En fin, como íbamos contando, el susodicho cuco no
se esfumó cuando dejamos la infancia e ingresamos a la adolescencia, como
hubiera sido natural, sino que cambió de residencia. De debajo de la cama y del piso de los
canchones de madera, se mudó al infierno y al purgatorio y se encarnó en el
diablo. En la adolescencia ya no nos
metían miedo con el cuco sino con el diablo o demonio que es lo mismo. Había que rezar, ir a misa, acudir a las
procesiones, confesarse, hacer comuniones, abstenerse de pecar, de tener malos pensamientos
so pena de ir al infierno –pasando primero por las llamas del Purgatorio. Y el Reverendo Pacheco Wilson –que en paz
descanse- era un experto en el arte de meter miedo a los feligreses desde su
consagrado púlpito de la Iglesia La Inmaculada.

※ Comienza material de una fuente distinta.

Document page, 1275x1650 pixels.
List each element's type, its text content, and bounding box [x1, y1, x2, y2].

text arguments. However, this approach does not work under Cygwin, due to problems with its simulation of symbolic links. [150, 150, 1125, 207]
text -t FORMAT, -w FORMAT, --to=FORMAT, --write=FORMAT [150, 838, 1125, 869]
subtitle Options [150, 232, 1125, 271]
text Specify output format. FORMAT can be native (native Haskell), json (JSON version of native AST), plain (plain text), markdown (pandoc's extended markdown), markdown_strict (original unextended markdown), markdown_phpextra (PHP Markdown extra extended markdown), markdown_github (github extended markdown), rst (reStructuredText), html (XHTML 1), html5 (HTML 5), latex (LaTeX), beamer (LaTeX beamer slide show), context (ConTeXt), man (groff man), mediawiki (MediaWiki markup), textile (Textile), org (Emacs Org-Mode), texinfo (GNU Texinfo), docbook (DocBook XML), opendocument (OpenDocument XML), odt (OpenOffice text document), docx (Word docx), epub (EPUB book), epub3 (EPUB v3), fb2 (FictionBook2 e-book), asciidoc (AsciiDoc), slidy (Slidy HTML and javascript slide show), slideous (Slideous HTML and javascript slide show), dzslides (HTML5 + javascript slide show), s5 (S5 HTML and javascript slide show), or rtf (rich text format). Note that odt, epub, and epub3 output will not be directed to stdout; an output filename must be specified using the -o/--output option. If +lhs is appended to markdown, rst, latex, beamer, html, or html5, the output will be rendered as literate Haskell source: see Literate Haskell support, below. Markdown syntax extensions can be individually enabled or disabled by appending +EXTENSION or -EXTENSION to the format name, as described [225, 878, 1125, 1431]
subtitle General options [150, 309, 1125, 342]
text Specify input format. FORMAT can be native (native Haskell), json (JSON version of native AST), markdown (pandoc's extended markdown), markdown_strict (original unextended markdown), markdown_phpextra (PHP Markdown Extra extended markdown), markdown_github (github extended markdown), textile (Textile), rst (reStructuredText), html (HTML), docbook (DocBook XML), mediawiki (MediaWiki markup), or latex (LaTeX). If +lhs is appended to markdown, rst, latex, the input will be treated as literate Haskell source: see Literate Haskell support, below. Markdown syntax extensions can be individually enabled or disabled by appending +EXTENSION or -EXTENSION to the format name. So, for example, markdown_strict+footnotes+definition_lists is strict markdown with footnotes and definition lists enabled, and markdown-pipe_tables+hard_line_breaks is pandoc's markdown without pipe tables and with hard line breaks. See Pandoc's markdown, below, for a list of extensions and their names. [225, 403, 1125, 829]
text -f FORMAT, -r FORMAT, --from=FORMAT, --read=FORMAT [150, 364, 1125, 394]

Con el trascurso del tiempo y de los años el cuco, que
como una hiedra contumaz se había enraizado en nuestro subconsciente desde
nuestra infancia, se transformó, cambio de mascara, se camufló y transmutó y
cambió de nombres, pero en todas sus personificaciones continuó con su
fundamental objetivo que era la de meternos miedo. Y lo paradójico y absurdo del caso es que continua
haciéndolo hasta el presente, ya bien entrada la vejez. Siempre agazapado, en perenne estado de
alerta y vigilante, eternamente a la espera de un pequeño desliz, o de un
inconsecuente pecadillo de nuestra humana flaqueza. Y cuando ello ocurre es entonces cuando el
cuco salta con la velocidad de un gato montuno para meternos un fiero zarpazo
en la conciencia, pero lo hace disfrazado de achaques, taquicardia, de dolor de
espaldas, de angustia, de ansiedad, de depresión, de insomnio, o simplemente de
hipocondría. Pero algunas veces nos embiste
inesperadamente, especialmente en momentos vulnerables, en su original versión
de puro miedo, de puro terror existencial, sin que conscientemente sepamos exactamente
de qué.
Me preguntan los amigos cuál es mi resolución para
el Año Nuevo y he decidido, de una vez por todas, buscarme un chamán de los
buenos para exorcizar al maldecido cuco, darle una buena paliza y mandarlo a la
mismísima mierda para que deje ya de jodernos la paciencia y de ser un
obstáculo innecesario al sosiego de nuestra vejez.